■ Records:
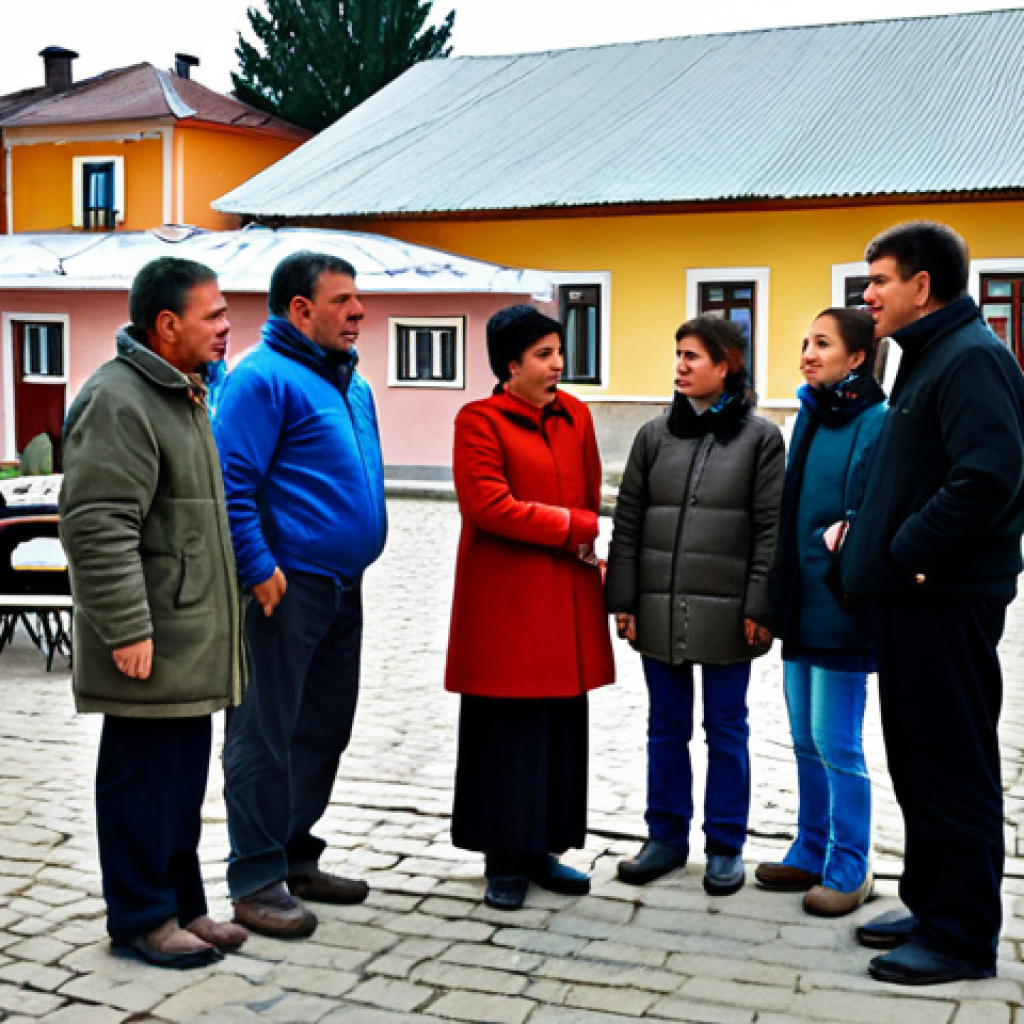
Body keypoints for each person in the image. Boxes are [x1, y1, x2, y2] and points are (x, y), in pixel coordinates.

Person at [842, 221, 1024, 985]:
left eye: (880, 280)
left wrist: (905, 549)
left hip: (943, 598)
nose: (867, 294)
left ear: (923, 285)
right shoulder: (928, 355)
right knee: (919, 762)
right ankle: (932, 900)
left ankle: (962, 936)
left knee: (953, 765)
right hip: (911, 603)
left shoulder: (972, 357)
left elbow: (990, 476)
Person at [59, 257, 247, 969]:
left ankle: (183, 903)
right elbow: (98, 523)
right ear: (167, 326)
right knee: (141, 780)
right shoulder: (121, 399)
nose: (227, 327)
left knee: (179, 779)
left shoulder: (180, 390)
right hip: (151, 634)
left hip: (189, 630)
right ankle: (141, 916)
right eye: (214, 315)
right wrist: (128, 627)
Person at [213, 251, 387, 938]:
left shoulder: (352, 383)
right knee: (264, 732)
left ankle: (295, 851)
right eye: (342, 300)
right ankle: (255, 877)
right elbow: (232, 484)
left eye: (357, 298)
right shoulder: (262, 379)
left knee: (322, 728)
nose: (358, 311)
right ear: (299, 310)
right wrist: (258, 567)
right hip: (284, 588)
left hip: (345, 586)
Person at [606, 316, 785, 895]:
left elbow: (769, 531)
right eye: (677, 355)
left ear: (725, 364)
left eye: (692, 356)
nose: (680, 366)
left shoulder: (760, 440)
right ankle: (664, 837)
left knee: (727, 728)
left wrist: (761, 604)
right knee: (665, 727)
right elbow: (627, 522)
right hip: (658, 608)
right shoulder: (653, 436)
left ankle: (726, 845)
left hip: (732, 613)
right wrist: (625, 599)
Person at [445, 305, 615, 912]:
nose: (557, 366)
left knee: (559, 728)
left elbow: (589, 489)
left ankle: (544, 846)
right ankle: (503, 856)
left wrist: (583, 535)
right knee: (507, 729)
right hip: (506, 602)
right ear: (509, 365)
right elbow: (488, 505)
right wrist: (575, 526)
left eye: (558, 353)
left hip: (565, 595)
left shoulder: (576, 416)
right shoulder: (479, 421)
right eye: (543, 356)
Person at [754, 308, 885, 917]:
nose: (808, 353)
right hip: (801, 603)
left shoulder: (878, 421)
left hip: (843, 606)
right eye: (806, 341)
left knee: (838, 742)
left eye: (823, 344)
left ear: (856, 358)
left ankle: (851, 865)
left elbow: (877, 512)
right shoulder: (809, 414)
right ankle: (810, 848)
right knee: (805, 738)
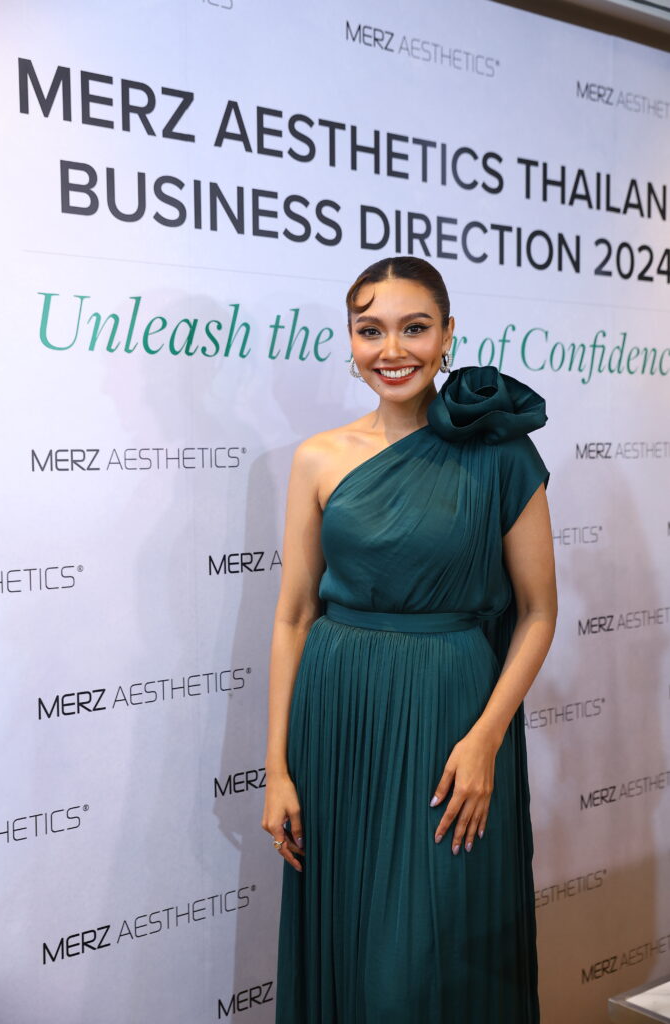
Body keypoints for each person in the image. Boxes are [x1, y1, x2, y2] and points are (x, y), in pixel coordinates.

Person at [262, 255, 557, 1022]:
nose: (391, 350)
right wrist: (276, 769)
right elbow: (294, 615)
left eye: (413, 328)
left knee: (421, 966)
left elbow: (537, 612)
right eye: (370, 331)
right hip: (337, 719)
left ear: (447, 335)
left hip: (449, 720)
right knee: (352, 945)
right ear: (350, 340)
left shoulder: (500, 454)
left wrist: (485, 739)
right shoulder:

■ Task: Please reproduce the lines from the line with "left wrist: (583, 535)" to the line with "left shoulder: (878, 421)", both ends included, exactly as they appear above.

■ Your solution:
left wrist: (583, 535)
right knee: (507, 729)
right hip: (506, 602)
right ear: (509, 365)
right elbow: (488, 505)
right wrist: (575, 526)
left eye: (558, 353)
left hip: (565, 595)
left shoulder: (576, 416)
right shoulder: (479, 421)
right eye: (543, 356)
Person at [754, 308, 885, 917]:
nose: (808, 353)
right hip: (801, 603)
left shoulder: (878, 421)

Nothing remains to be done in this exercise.